Your task »
In this material, which lines include the string "włosów"? Show them.

Records provided »
####

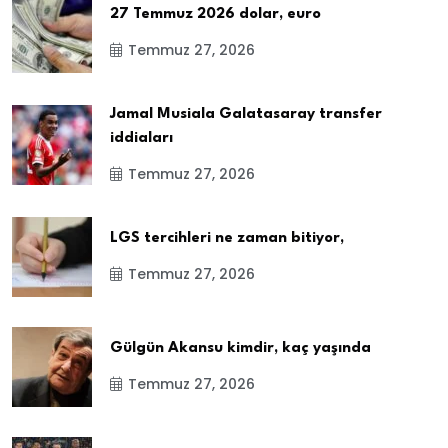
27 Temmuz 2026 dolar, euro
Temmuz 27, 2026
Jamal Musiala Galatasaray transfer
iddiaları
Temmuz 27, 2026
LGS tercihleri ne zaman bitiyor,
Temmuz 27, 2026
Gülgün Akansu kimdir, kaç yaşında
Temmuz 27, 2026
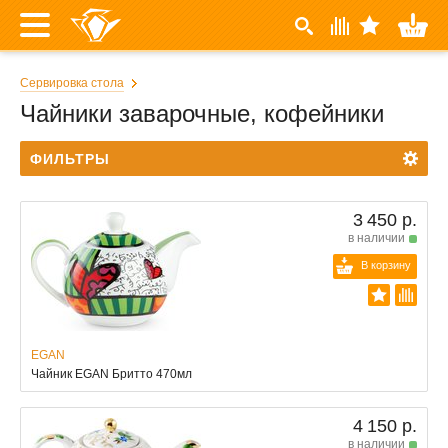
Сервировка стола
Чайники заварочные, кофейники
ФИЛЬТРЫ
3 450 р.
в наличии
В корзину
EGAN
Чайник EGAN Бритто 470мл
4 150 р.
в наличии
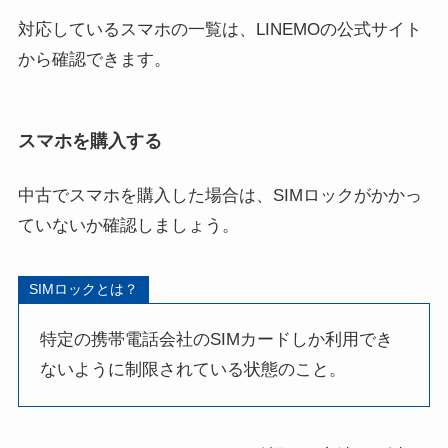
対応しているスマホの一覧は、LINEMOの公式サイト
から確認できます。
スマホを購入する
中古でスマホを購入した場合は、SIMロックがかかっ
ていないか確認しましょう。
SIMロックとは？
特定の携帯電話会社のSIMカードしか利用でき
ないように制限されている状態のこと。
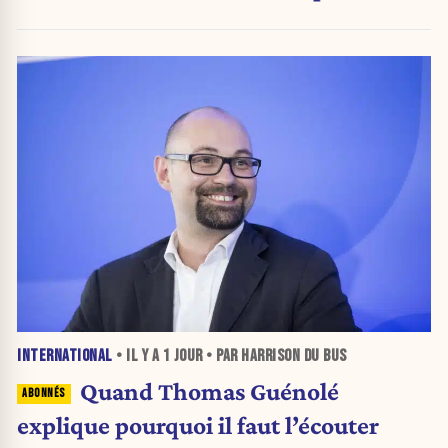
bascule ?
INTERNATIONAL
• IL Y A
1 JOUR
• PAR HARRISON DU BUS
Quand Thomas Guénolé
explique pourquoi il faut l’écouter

####

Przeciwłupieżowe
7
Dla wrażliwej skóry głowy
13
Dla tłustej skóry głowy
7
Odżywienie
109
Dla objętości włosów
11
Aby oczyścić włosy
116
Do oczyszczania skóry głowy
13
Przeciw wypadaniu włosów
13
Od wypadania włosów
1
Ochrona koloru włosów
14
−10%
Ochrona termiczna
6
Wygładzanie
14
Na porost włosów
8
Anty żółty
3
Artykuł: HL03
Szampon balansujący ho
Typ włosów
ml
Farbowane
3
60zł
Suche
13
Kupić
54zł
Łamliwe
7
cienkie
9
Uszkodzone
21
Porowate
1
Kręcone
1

####

Answer space »
Dla objętości włosów
Przeciw wypadaniu włosów
Od wypadania włosów
Ochrona koloru włosów
Na porost włosów
Typ włosów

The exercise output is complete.